* **What to work on**:
Format the material from its first line through the line containing "What is the average value of the Robbery" as a JSON list of strings, one string per line, skipping blank lines.

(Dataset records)
⁂

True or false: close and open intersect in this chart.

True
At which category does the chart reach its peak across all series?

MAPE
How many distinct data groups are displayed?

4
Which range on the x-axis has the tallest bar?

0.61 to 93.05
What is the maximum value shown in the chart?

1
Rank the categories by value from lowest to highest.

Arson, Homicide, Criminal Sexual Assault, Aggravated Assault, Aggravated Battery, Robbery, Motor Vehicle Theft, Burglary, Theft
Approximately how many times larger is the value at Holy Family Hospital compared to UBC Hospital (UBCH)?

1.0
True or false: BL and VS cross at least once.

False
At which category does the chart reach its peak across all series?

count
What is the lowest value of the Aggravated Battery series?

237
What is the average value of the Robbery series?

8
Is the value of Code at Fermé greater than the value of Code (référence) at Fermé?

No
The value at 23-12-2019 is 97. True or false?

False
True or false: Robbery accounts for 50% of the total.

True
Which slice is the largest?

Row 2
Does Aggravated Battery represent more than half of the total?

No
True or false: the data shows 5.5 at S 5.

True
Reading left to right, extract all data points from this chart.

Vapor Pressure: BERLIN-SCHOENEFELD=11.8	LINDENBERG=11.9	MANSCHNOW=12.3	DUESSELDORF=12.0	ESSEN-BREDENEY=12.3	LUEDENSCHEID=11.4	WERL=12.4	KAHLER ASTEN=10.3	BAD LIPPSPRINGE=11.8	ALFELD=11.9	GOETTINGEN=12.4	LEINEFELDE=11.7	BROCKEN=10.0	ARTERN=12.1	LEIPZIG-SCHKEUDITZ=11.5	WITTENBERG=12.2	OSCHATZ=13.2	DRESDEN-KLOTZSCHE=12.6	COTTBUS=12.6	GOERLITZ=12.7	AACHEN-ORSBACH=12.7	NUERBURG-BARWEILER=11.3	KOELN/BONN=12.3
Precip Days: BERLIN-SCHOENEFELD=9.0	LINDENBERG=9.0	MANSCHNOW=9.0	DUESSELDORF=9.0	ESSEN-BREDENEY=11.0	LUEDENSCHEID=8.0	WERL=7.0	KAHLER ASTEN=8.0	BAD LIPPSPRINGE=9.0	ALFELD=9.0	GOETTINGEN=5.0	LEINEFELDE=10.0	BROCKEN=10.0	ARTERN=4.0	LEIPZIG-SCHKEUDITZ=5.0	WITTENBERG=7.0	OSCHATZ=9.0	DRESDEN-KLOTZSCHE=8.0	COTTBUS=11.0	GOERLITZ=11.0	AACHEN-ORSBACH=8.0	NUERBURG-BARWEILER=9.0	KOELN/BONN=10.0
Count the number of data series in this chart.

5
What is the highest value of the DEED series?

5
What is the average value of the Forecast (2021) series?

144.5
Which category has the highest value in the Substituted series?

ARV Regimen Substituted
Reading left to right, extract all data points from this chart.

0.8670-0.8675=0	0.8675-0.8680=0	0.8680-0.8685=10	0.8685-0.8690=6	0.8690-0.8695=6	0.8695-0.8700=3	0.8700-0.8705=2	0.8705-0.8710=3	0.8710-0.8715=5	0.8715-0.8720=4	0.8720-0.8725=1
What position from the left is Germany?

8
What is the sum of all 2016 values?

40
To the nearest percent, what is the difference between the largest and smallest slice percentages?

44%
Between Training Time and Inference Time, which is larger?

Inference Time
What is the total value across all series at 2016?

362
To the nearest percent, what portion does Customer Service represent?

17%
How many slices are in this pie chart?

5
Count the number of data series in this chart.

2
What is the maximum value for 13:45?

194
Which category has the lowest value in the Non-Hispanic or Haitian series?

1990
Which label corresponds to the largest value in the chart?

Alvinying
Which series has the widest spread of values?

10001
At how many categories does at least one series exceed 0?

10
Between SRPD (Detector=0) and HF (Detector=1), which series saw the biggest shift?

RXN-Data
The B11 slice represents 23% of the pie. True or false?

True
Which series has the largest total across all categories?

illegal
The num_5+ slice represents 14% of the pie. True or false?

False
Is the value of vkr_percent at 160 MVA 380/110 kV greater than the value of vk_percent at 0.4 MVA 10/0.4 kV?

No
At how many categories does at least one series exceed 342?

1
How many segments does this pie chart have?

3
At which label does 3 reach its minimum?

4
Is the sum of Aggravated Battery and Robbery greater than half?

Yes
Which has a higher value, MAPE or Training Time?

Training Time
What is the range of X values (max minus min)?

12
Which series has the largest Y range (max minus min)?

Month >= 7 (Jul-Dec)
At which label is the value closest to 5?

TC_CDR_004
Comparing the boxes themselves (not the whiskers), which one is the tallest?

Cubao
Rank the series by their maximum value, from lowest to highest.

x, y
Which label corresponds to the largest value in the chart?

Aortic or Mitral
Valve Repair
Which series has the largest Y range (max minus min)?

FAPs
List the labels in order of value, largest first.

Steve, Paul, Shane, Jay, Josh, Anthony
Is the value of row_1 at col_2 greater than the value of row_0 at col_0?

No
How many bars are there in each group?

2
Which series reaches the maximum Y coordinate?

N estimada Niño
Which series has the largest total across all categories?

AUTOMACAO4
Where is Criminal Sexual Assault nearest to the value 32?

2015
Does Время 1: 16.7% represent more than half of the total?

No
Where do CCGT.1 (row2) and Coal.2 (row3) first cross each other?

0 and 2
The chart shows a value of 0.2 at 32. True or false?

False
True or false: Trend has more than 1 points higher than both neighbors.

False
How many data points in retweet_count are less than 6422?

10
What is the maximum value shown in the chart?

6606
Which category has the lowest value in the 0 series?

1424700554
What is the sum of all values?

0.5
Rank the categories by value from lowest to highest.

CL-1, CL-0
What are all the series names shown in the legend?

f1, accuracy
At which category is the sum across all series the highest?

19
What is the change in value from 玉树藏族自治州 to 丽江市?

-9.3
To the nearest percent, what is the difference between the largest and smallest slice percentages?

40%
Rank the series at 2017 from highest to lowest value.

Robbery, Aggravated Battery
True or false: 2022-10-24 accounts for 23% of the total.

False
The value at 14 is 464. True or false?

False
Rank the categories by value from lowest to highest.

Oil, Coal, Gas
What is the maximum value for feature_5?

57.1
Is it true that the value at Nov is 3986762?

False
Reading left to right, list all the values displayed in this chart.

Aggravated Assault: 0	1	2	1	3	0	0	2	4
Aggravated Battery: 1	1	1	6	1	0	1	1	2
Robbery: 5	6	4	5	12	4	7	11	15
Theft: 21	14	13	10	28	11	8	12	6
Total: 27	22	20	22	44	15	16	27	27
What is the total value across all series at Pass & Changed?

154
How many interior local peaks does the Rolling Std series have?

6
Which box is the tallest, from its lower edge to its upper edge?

⁂

* **Expected answer**:
[
  "True or false: close and open intersect in this chart.",
  "True",
  "At which category does the chart reach its peak across all series?",
  "MAPE",
  "How many distinct data groups are displayed?",
  "4",
  "Which range on the x-axis has the tallest bar?",
  "0.61 to 93.05",
  "What is the maximum value shown in the chart?",
  "1",
  "Rank the categories by value from lowest to highest.",
  "Arson, Homicide, Criminal Sexual Assault, Aggravated Assault, Aggravated Battery, Robbery, Motor Vehicle Theft, Burglary, Theft",
  "Approximately how many times larger is the value at Holy Family Hospital compared to UBC Hospital (UBCH)?",
  "1.0",
  "True or false: BL and VS cross at least once.",
  "False",
  "At which category does the chart reach its peak across all series?",
  "count",
  "What is the lowest value of the Aggravated Battery series?",
  "237",
  "What is the average value of the Robbery series?"
]